Hal lain yang ada disini dan tidak ada di Indonesia adalah Pengawas Sekolah. Pengawas Sekolah dipilih dari siswa yang berprestasi baik secara akademik maupun non-akademik, atau karena pertimbangan tertentu dari guru. Tapi yang berprestasi pasti dipilih jadi Pengawas. Kalau di Hogwarts disebut sebagai Prefek. Warna seragam mereka dibedakan dari warna seragam siswa umum. Jadi bisa langsung ketahuan anak yang warna seragamnya beda pastilah Pengawas dan pasti siswa yang berprestasi di sekolah.

Celakanya, di sekolah-sekolah yang terbaik, para Pengawas ini pasti tinggal di asrama & pasti mengikut sistem & mekanisme hidup asrama seperti digambarkan di atas. Selain itu, pengawas ini juga akan selalu berkoordinasi dengan guru tentang teman-teman mereka, macam-macam pelanggaran, hal yang mencurigakan, dsb. Wis, pokoknya ya Prefek itu lah.

Jadi, secara umum, hampir seluruh sistem disini benar-benar plek ma sistemnya BRITISH. Maklum ya, kan negara persemakmurannya British.

Organisasi Islam di sekolah

Kalau di Indonesia ada SKI, di sini ada yang namanya Persatuan Pelajar Islam (PPI). PPI ini sifatnya wajib bagi seluruh siswa muslim. Tapi aktiviti yang dijalankan biasanya hanya sebatas Pembacaan Yasin & Tahlil, Peringatan Hari Besar Islam, dsb.

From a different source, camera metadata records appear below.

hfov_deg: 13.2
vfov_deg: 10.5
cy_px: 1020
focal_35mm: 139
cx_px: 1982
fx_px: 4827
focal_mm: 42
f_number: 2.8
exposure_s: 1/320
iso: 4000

Aktiviti kajian-kajian Islam biasanya dilakukan oleh anak-anak yang tinggal di asrama berupa halaqah kecil-kecil.

Nah, isi kajiannya antara lain tadarus al-Quran, kajian manhaj, sirah tokoh, kajian fiqh dan akhbar alam Islam. Kajian ini diisi oleh anak-anak pelajar yang Tingkatan 5. Bahan-bahan mereka dapatkan dari internet maupun dari pengalaman mereka ketika dulu diajar oleh kakak senior mereka. Jadi semacam keturunan. Kakak Tingkatan 5 mengajar ke tingkatan 4. Nanti yang Tingkatan 5 lulus, posisinya digantikan oleh Tingkatan 4 yang naik kelas. Begitu seterusnya. Pertanyaannya, lha kakak yang awal-awal dapat materi kajian dari mana?

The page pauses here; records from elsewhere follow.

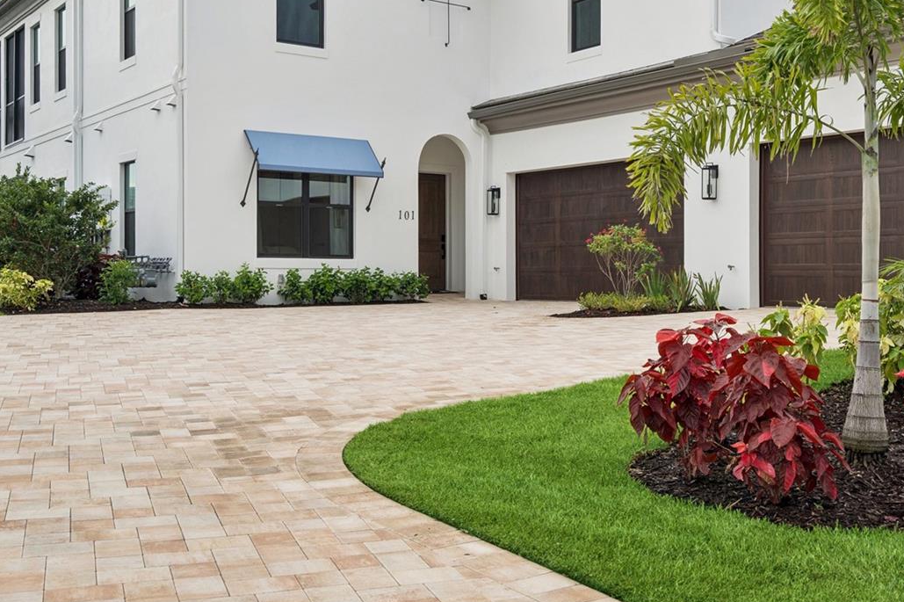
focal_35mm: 42
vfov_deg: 31.9
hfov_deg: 45.8
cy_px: 293
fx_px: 1054
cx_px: 589
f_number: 8
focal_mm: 27
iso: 200
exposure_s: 1/200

Di sinilah organisasi Islam di luar sekolah berperan. Ada beberapa organisasi Islam di Malaysia yang bergerak ke kalangan pelajar dengan jalan informal. Cara gerak mereka menggunakan jalan seperti di atas. Terkadang alumni-alumni datang ke sekolah untuk dialog a.k.a control kepada adik-adiknya. Namun, pas saya tanya, mereka tidak menyebutkan merk organisasi mereka. Yang pasti, anak-anak yang lulus dan kemudian melanjutkan ke perguruan tinggi akan tetap menjalan kajian tersebut di perguruan tinggi mereka dengan model dan isi kajian yang seperti di atas.

Tidak semua sekolah ada PPI-nya. Sekolah-sekolah dengan jumlah siswa muslim yang sangat sedikit, atau sekolah yang ‘tidak memiliki ustaz’ tidak bisa mendirikan PPI. Biasanya ini terjadi pada sekolah yang grade menengah atau ke bawah, atau sekolah grade tinggi tapi didominasi etnis Cina.

Dari keseluruhan kondisi ini tentu ada perbedaan peluang dan tantangan dengan yang dihadapi ketika di Indonesia. Baik tantangan bahasa, kesempatan bertemu dengan pelajar, persaingan organisasi Islam, dan sebagainya. Insya Allah di postingan yang selainnya akan diceritakan lebih banyak lagi. Semoga.